What you do next could contribute to catastrophic global warming.
If you breathe out, you will be emitting carbon dioxide, which the Environmental Protection Agency has decided is an environmental pollutant worthy of regulation. The Clean Air Act requires the EPA to create rules limiting the emission of airborne pollutants from both "static" and "mobile" sources. You are a mobile source. Every time you exhale you emit carbon dioxide.
It's amazing to think that simply by breathing -- an act necessary to the very existence of human life -- you are pumping poison into the atmosphere of "mother earth." Anthropogenic climate change didn't start with the industrial revolution. It didn't even start with the Fall. It supposedly started just as soon as God breathed into Adam the very breath of life.
Such a shame God didn't design the world better -- or did He?
God created human beings to breathe in oxygen and exhale carbon dioxide. He placed Adam and Eve in the Garden of Eden, a garden full of plants designed to "breathe" in carbon dioxide and to "exhale" oxygen. What for us is the waste product of breathing is to plants a necessary component of life. What to plants is the waste product of photosynthesis (oxygen) is to us the very air we breathe. What an elegant design; how "very good" (Genesis 1:30)!
Unlike some gases, such as methane or carbon monoxide, carbon dioxide is NOT an environmental pollutant. So, why is the EPA trying to regulate it? To be sure, the EPA is not trying to regulate human exhalation (yet!); it has proposed new regulations aimed at buildings, factories, cars and trucks. The idea is that marginal reductions in CO2 emissions from these sources will help to turn the tide on the catastrophic warming that is allegedly on the way.
This move by the EPA has at least three major problems with it.
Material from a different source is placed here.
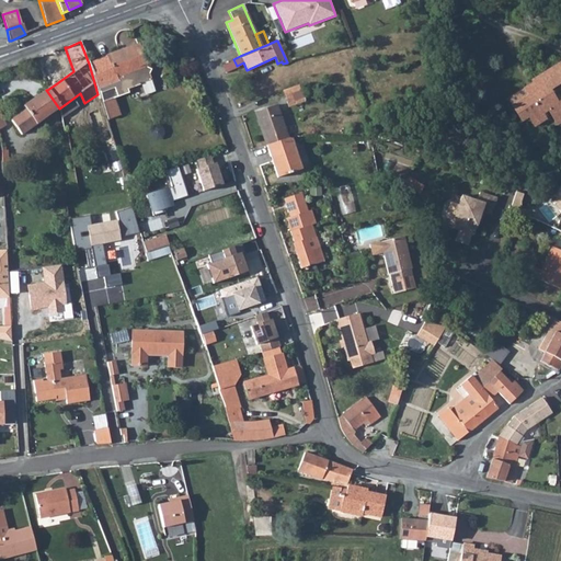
[(138,44),(89,64),(98,94),(101,104),(106,124),(118,118),(113,99),(128,92),(126,90),(150,80),(148,73),(150,69),(147,68),(138,44)]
For religious leaders, the first is the counter-intuitive claim that God's creation is so fragile that microscopic changes in the level of carbon dioxide in the atmosphere (from 0.027% to 0.039% of the atmosphere) will end life as we know it on this planet. On the contrary, God's creation is a robust system that will not be collapsed by such a small increase in a gas that is no pollutant, and indeed is a necessary element of virtually all plant life on earth (cf. Genesis 8:21-22).
A second problem is the economic impact of regulating carbon dioxide emissions. Such regulations would amount to a tax on energy. These costs would not simply be absorbed by energy producers; they would be passed on to every energy consumer. As $4/gallon gas prices loom over the hazy summertime horizon, this is a fearsome prospect. Not only would prices at the pump rise, but the cost of everything produced and transported under the new regulations would go up. A little-known fact is that the EPA does not consider the economic impact of its proposed regulations -- and it really shows here. The EPA may not consider the economic ramifications of its regulations, but if we care about the quality of life for average Americans (and especially for the poor), then we certainly should.
A third problem is that it is not at all clear that the EPA has the authority under the Clean Air Act to regulate carbon dioxide emissions. The Act does not grant the EPA the authority to regulate greenhouse gas emissions, let alone a gas that is clearly not a pollutant. Despite a recent Supreme Court ruling (Massachusetts v. EPA), members of Congress from across the political spectrum have stated unequivocally that authority to address greenhouse gas emissions rests with the legislative branch, not the executive. Congress rejected these kinds of controls when it voted down cap-and-trade legislation two years ago. In that light, the EPA's regulatory move amounts to nothing less than a usurpation of power.
Congress is now considering legislation that would clarify the Clean Air Act and prevent the EPA from attempting to regulate carbon dioxide emissions. H.R. 910, the Energy Tax Prevention Act, in the House, and an amendment by Sen. Mitch McConnell to S.B. 493 (on small businesses), in the Senate, would return decisions about greenhouse gases to the elected representatives of the people and the states, legislators who are responsive to the concerns of voters in a way that unelected bureaucrats just are not.
I, for one, will breathe much easier.
Benjamin B. Phillips is an assistant professor of systematic theology at Southwestern Baptist Theological Seminary's Houston Campus and a research fellow of the Cornwall Alliance for the Stewardship of Creation, a national network of clergy, scientists, economists and other experts committed to helping the poor and caring for the environment.